Social behavior may have varied between species. Worthy and colleagues argue that the discovery of thousands of bones in France could indicate that the European Palaelodus species may have lived in large flocks like modern flamingos. Species from Australia and New Zealand meanwhile may have been less social based on the fact that only few bones are known across multiple localities. This case is made partially in light of the palaelodid remains from New Zealand, where fossil ducks are found in abundance likely due to flocking behavior, yet the remains of phoenicopteriforms are rare.

===Paleoenvironment===
The genus is known to have inhabited saline and brackish lakes and was especially abundant in the Oligocene to Miocene sediments of Europe, where between two and four species may have coexisted.
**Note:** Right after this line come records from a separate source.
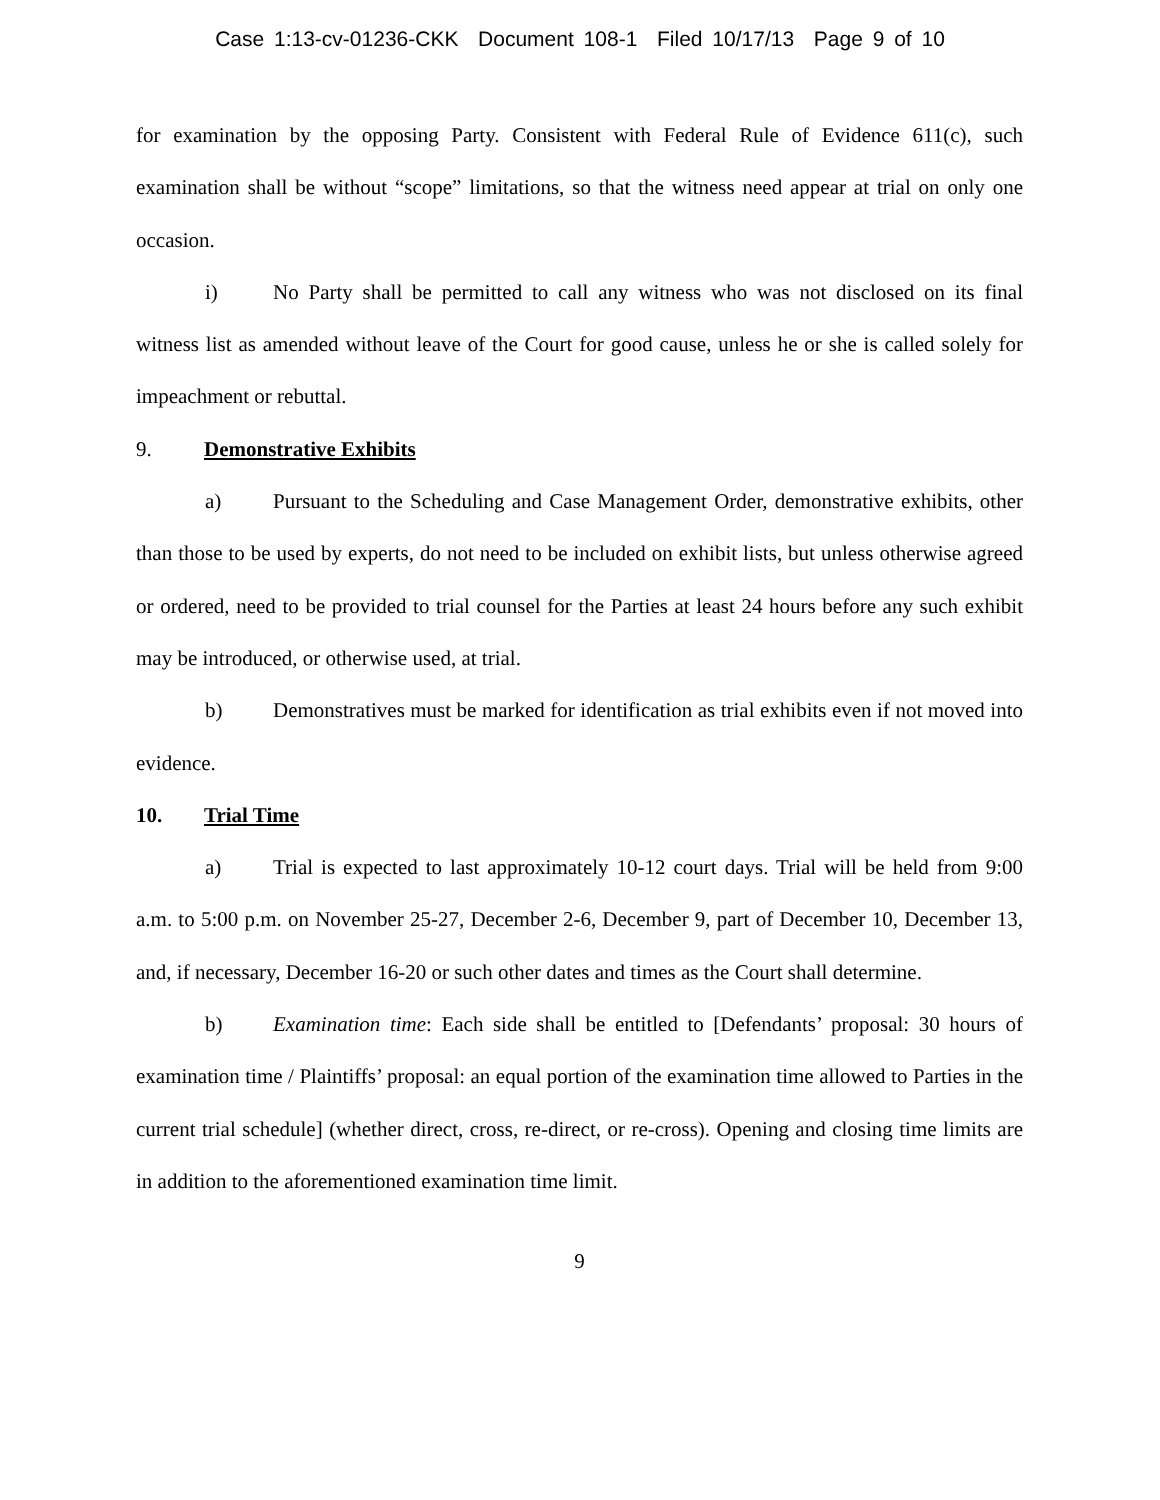Case 1:13-cv-01236-CKK Document 108-1 Filed 10/17/13 Page 9 of 10
for examination by the opposing Party. Consistent with Federal Rule of Evidence 611(c), such examination shall be without “scope” limitations, so that the witness need appear at trial on only one occasion.
i) No Party shall be permitted to call any witness who was not disclosed on its final witness list as amended without leave of the Court for good cause, unless he or she is called solely for impeachment or rebuttal.
9. Demonstrative Exhibits
a) Pursuant to the Scheduling and Case Management Order, demonstrative exhibits, other than those to be used by experts, do not need to be included on exhibit lists, but unless otherwise agreed or ordered, need to be provided to trial counsel for the Parties at least 24 hours before any such exhibit may be introduced, or otherwise used, at trial.
b) Demonstratives must be marked for identification as trial exhibits even if not moved into evidence.
10. Trial Time
a) Trial is expected to last approximately 10-12 court days. Trial will be held from 9:00 a.m. to 5:00 p.m. on November 25-27, December 2-6, December 9, part of December 10, December 13, and, if necessary, December 16-20 or such other dates and times as the Court shall determine.
b) Examination time: Each side shall be entitled to [Defendants’ proposal: 30 hours of examination time / Plaintiffs’ proposal: an equal portion of the examination time allowed to Parties in the current trial schedule] (whether direct, cross, re-direct, or re-cross). Opening and closing time limits are in addition to the aforementioned examination time limit.
9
However, this great species diversity depends on whether or not M. goliath is found to nest within Palaelodus and whether or not Milne-Edwards species only represent a single taxon. In Neogene Australia Palaelodus species greatly profited from the availability of salt lakes in the Lake Eyre Basin, where the two recognized species shared their habitat with more derived species of flamingos such as Phoenicopterus novaehollandiae. The presence of juvenile specimens at the Australian lake deposits furthermore shows that these birds bred and nested in these localities. In New Zealand P. aotearoa was found in what is now the Bannockburn Formation, the sediments of the 5600 km2 paleo-Lake Manuherikia which was fed by a river delta. The avifauna of this lake was dominated by anseriforms, but also featured other birds associated with bodies of water like wading birs, cranes, rails, tubenoses, herons and gulls. Several factors indicate that the environment P. aotearoa was deposited in was heavily affected by wave activity and currents within the lake. The environment that preserves the remains of P. haroldocontii in Argentina has been interpreted as a river system featuring floodplains and lagoons as well as an ephemeral lake, matching the types of biomes inhabited by other species of this genus.

The extinction of Palaelodus may be locally related to the disappearance of the aforementioned salt lakes, as evidenced by the fate of the Australian palaelodids and crown flamingos after the drying of Central Australia's lakes and possibly the extinction of Palaelodus in Argentina following an arid pulse known as the "Age of Austral Plains".